Pérez Galdós escribía
que la poesía es el germen de la sabiduría política”, para dosificar a los
jóvenes poetas poetas que abandonaban sus escritorios y salían a la calle para
participar en la revolución de julio de 1854, cuando aún no habían irrumpido
los intelectuales y estaba vivo el recuerdo de un autor dramático, Martínez de
la Rosa, que había estrenado, 20 años antes, La conjuración de Venecia y
presentado en las Cortes el Estatuto Real, todo en la misma semana. Luego,
hacia finales de siglo, irrumpieron los intelectuales, una nueva clase
investida de la misión de iluminar a la opinión pública e influir en la
política por la escritura y la palabra: con mi pluma y mi lengua, como lo dijo
Unamuno. Regeneradores de la patria en trance de descender al sepulcro, Ramiro de Maeztu
los imaginó empuñando el látigo de domador de masas mientras Ortega los
convocaba a formar una liga para la educación política. Así que pasaron 30 años
y llegó el tiempo de las utopías mesiánicas, al intelectual se le exigió que
pusiera su pluma al servicio de las ideas: “Con los comunistas hasta la muerte,
pero ni un paso más”, dijo famosamente Bergamín, ejemplo sin par de compañero
de viaje. El compromiso los llevó hasta Siracusa, consejeros áulicos del
tirano, aplicados a nacionalizar a las masas mientras transformaban la
sociedad. Y como constructores de nación, no pocos intelectuales se rindieron
ante el nacional-fascismo, al tiempo que los compañeros de viaje se rendían
ante el nacional-bolchevismo, soñada dictadura de la clase obrera, que lo fue en
realidad del partido, enseguida del comité ejecutivo y finalmente del
secretario general un tanto raro.
Moribundos por esas
derivas que Mark Lilla bautizó como filotiránicas, los intelectuales regresaron
de Siracusa para limitar su trabajo al de observadores críticos de la política,
preludio de su muerte, gran tópico del último fin de siglo. Y en esas estábamos,
con los intelectuales, si no en la tumba que Lyotard había labrado para ellos,
en la columna del periódico, cuando se ha producido, en Madrid al menos, el
sorprendente incremento de su demanda por partidos en crisis o déficit de
credibilidad, unos por viejos y otros porque, de tan nuevos, nadie sabe qué
traen en sus alforjas.
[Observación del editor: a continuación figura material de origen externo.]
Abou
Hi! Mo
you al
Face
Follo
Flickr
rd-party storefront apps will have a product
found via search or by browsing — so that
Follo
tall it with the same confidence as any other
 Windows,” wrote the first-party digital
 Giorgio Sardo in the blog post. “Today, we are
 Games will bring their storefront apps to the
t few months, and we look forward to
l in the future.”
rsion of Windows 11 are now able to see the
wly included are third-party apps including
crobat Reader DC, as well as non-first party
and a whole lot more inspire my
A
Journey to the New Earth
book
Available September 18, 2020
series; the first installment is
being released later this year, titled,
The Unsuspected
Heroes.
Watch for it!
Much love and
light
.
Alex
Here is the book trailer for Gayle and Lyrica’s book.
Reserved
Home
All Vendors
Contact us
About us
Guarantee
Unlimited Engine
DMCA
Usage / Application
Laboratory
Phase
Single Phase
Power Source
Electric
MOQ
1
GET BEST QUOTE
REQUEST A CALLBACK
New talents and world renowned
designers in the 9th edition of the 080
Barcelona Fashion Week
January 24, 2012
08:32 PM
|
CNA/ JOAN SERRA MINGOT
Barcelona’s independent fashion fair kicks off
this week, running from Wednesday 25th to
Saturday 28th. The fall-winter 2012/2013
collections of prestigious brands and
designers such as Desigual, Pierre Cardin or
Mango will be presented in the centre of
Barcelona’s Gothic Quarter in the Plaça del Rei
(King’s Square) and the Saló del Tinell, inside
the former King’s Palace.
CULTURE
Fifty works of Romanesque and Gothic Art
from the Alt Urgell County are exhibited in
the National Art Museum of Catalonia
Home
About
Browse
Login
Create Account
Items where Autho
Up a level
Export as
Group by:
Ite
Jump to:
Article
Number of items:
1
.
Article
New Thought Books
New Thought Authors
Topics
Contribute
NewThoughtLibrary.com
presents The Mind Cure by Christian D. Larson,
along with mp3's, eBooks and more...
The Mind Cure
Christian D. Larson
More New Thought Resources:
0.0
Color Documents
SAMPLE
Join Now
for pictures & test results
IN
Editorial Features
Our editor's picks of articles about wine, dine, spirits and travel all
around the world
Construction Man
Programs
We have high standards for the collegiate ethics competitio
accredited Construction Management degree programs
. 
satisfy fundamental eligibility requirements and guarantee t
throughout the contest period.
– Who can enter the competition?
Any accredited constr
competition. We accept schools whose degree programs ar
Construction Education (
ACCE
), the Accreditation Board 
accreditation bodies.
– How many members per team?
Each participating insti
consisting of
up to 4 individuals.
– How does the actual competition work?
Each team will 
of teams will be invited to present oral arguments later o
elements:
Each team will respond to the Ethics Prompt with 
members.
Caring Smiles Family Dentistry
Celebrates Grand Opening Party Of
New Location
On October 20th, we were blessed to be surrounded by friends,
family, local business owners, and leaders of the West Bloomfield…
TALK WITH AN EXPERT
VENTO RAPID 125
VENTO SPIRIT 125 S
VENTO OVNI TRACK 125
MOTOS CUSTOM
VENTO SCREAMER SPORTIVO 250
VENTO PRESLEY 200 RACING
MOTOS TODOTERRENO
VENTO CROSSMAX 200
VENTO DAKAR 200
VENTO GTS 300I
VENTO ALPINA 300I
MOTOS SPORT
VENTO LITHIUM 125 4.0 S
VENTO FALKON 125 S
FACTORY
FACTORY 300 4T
Aureolados del prestigio que han acumulado en el
desempeño de sus respectivas artes, es curioso que los tres investidos como
candidatos sean mayores, incluso muy mayores; y más curioso aún que los tres
sean o hayan sido funcionarios. Escribir, hablar y… gobernar: la pluma, la
palabra y… el bastón de mando: he aquí la nueva manera de ser intelectual
destinada a suministrar una dosis de legitimidad a unas democracias cada vez
más escépticas respecto a la función de los partidos políticos. Si esta
tendencia prospera y se consolida, los partidos acabarán por convertirse en
agencias especializadas en la búsqueda de profesores, poetas, jueces y otros
prestigiosos profesionales para invitarles a que entren en el juego de la
política, un juego de poder en el que todos ganan: los partidos, un puñado de
votos, y los intelectuales, un bastón de mando sobre mando.